Python has some advantages.

  1. There are several HTTP server frameworks in Python. Look at the WSGI reference implementation, and learn how to use the WSGI standard to handle web requests. It's very clean and extensible. It takes a little bit of study to see that WSGI is all about adding details to the request until you reach a stage in the processing where it's time to formulate a reply.

  2. MIME email parsing is pretty straightforward.

  3. After that, you'll be using site blacklisting and content filtering for your spam detection.

    • A site blacklist can be a big, fancy RDBMS. Or it can be simple pickled Python Set of domain names and IP addresses. I recommend a simple pickled set object that lives in memory. It's fast. You can have your RESTful service reload this set from a source file on receipt of some GET request that forces a refresh.

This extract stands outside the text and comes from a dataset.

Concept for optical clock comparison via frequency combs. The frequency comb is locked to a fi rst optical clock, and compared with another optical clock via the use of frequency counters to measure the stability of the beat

    • Text filtering is just hard. I'd start with SpamBayes.

S.Lott
Although the SpamBayes scripts are centred around email filtering, the tokenisation code is easily adapted to other text-classification, and the classifier can generally be left unchanged. There's an example in the source distribution that demonstrates using the SpamBayes engine as a filtering proxy, which is a similar task to this.
Tony Meyer
+1  A: 

I humbly recommend Lua, not only because it's a great, fast language, already integrated with web servers, but also because you can then exploit OSBF-Lua, an existing spam filter that has won spam-filtering competitions for several years in a row. Fidelis Assis and I have put in a lot of work trying to generalize the model beyond email, and we'd be delighted to work with you on integrating it with your app, which is what Lua was designed for.

As for scaling, in training mode we process hundreds of emails per second on a 2006 machine, so that should work out pretty well even for a busy web site.

We'd need to work with you on classifying stuff without mail headers, but I've been pushing in that direction already. For more info please write [email protected]. (Yes, I want people to send me spam. It's for research!)

Norman Ramsey
+1  A: 

I'd have to recommend Akismet for it's ease-of-use and high accuracy. With only a WordPress.com API key and an API call, you can determine if a given blob of text from a user is spammy. I've been using the Akismet plugin for WordPress, which uses the same API, and have had stellar results with it for the last year or so.

Zend Framework has a great Akismet PHP class you can use independent of the rest of the framework, which should make integration pretty straightforward. Documentation is quite thorough, as well.